Loi de 1985 : Pas de distinction entre les prestations versées en conséquence du fait dommageable

Crim., 8 octobre 2015, n° 14-87.182 (arrêt seul)

Article 29 de la loi du 5 juillet 1985 - organismes gérant un régime obligatoire de sécurité sociale - prestations versées en conséquence du fait dommageable - distinction (non)
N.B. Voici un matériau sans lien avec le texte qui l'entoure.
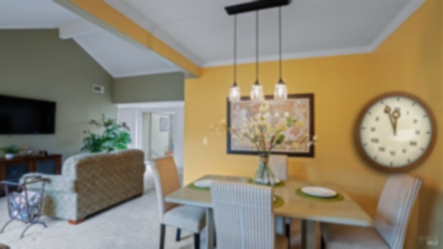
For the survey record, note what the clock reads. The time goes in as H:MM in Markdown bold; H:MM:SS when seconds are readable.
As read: **11:56**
Vu les articles 1382 du code civil et 29 de la loi du 5 juillet 1985 ;

Attendu que, selon le premier de ces textes, le préjudice résultant d'une infraction doit être réparé, dans son intégralité, sans perte ni profit pour aucune des parties ;

Attendu que, selon le second de ces textes, toutes les prestations, sans distinction, versées en conséquence de faits dommageables par les organismes, établissements et services gérant un régime obligatoire de sécurité sociale ouvrent droit à un recours subrogatoire et dès lors doivent être imputées sur l'indemnité mise à la charge du tiers responsable ;

Attendu que, statuant sur les conséquences dommageables de l'accident de la circulation dont Pascal Z..., architecte, a été victime et dont M. X... a été déclaré tenu à réparation intégrale, l'arrêt attaqué fixe les préjudices économiques de Mme Jacqueline Y..., épouse Z..., de Tiphaine Z... et de Sacha Z... respectivement à 792 150,71 euros, 55 600,79 euros et 63 045,91 euros ;

Attendu que, pour refuser la demande de sursis à statuer formée par la MATMUT, assureur de M. X..., dans l'attente de la justification des rentes orphelin et de veuve versées aux victimes par la CIPAV, organisme auquel la victime était affiliée et fixer les montants des préjudices économiques, l'arrêt, après avoir constaté que la CIPAV gère les régimes obligatoires d'assurance vieillesse de base, complémentaire et d'invalidité-décès, énonce que les rentes d'orphelin et de veuve n'entrent pas dans les prévisions de l'article 29 de la loi du 5 juillet 1985 ;

Mais attendu qu'en statuant ainsi, alors que l'article 29 de la loi du 5 juillet 1985 ne fait aucune distinction entre les prestations versées en conséquence du fait dommageable, la cour d'appel a méconnu les textes susvisés et les principes ci-dessus rappelés ;

D'où il suit que la cassation est encourue ;

Par ces motifs :

CASSE et ANNULE, l'arrêt susvisé de la cour d'appel d'Aix-en-Provence, en date du 26 septembre 2014, mais en ses seules dispositions relatives à la réparation des préjudices économiques de Mme Jacqueline Y..., épouse Z..., de Tiphaine Z... et de Sacha Z..., toutes autres dispositions étant maintenues ;

Et pour qu'il soit à nouveau statué, conformément à la loi, dans les limites de la cassation ainsi prononcée,

RENVOIE la cause et les parties devant la cour d'appel d'Aix-en-Provence, autrement composée, à ce désignée par délibération spéciale prise en chambre du conseil ;

DIT n'y avoir lieu à application de l'article 618-1 du code de procédure pénale ;

ORDONNE l'impression du présent arrêt, sa transcription sur les registres du greffe de la cour d'appel d’Aix-en-Provence et sa mention en marge ou à la suite de l'arrêt partiellement annulé

Ainsi fait et jugé par la Cour de cassation, chambre criminelle, et prononcé par le président le huit décembre deux mille quinze ;

En foi de quoi le présent arrêt a été signé par le président, le rapporteur et le greffier de chambre.